_Exercise details:_ Would you reproduce, without any alteration, the lines from the opening line of the entries through the line that has "middle pip: (1118, 1084)" in it?

[Start of Attachment]

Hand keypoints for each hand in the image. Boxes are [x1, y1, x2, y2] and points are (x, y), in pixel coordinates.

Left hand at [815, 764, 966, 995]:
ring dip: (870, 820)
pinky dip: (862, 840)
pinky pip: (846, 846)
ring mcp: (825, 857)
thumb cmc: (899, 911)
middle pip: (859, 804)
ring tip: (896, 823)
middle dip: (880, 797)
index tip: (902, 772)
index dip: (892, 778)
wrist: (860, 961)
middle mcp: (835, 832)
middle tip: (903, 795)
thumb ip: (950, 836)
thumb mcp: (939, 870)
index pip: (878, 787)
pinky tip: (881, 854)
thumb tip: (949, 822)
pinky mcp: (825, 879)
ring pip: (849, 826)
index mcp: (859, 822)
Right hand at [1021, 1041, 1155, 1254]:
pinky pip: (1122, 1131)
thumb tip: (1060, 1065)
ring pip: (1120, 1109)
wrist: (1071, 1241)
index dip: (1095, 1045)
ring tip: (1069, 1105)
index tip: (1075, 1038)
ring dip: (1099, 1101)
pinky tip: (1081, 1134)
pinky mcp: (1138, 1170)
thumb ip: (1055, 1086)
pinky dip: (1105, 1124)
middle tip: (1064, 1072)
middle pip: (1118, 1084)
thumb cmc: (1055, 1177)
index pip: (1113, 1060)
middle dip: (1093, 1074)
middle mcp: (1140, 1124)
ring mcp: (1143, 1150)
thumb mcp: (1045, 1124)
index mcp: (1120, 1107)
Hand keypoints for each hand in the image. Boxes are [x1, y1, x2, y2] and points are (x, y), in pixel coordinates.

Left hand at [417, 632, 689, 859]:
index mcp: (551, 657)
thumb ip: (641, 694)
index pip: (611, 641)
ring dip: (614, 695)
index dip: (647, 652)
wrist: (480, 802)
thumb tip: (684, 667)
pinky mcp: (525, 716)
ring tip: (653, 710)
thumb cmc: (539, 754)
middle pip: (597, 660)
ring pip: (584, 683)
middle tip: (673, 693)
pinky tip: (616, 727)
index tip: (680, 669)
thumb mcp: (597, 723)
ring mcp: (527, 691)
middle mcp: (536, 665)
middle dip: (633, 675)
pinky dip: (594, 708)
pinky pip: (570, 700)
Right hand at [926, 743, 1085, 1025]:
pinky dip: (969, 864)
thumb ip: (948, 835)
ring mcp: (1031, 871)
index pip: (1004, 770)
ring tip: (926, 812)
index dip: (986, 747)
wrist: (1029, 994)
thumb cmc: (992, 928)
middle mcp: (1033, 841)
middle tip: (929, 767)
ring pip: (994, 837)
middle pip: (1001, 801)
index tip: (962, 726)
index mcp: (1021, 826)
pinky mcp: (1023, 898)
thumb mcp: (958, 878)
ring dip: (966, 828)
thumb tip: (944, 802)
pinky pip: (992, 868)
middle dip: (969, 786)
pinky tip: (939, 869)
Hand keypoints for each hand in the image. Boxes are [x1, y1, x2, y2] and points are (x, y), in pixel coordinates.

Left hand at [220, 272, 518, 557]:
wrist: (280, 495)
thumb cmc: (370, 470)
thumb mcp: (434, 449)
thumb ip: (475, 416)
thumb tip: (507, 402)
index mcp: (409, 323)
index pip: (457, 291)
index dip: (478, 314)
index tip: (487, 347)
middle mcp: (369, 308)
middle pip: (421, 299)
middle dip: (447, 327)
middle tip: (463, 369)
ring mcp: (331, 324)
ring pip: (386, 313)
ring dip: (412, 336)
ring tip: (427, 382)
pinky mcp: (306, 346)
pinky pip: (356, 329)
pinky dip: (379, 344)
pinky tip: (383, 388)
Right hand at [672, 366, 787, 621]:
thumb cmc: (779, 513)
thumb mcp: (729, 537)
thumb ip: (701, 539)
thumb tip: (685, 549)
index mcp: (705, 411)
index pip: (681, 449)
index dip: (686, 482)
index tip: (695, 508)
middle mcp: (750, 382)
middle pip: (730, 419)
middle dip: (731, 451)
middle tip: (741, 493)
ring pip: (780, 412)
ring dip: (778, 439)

[End of Attachment]

_Response to the task:_
Hand keypoints for each hand in the image. Boxes are [x1, y1, x2, y2] and points are (x, y), in pixel coordinates.

Left hand at [815, 764, 966, 995]:
ring dip: (870, 820)
pinky dip: (862, 840)
pinky pip: (846, 846)
ring mcp: (825, 857)
thumb cmc: (899, 911)
middle pip: (859, 804)
ring tip: (896, 823)
middle dip: (880, 797)
index tip: (902, 772)
index dip: (892, 778)
wrist: (860, 961)
middle mcp: (835, 832)
middle tip: (903, 795)
thumb ip: (950, 836)
thumb mcp: (939, 870)
index pip: (878, 787)
pinky tip: (881, 854)
thumb tip: (949, 822)
pinky mcp: (825, 879)
ring pip: (849, 826)
index mcp: (859, 822)
Right hand at [1021, 1041, 1155, 1254]:
pinky pip: (1122, 1131)
thumb tip: (1060, 1065)
ring pip: (1120, 1109)
wrist: (1071, 1241)
index dip: (1095, 1045)
ring tip: (1069, 1105)
index tip: (1075, 1038)
ring dip: (1099, 1101)
pinky tip: (1081, 1134)
pinky mcp: (1138, 1170)
thumb ip: (1055, 1086)
pinky dip: (1105, 1124)
middle tip: (1064, 1072)
middle pip: (1118, 1084)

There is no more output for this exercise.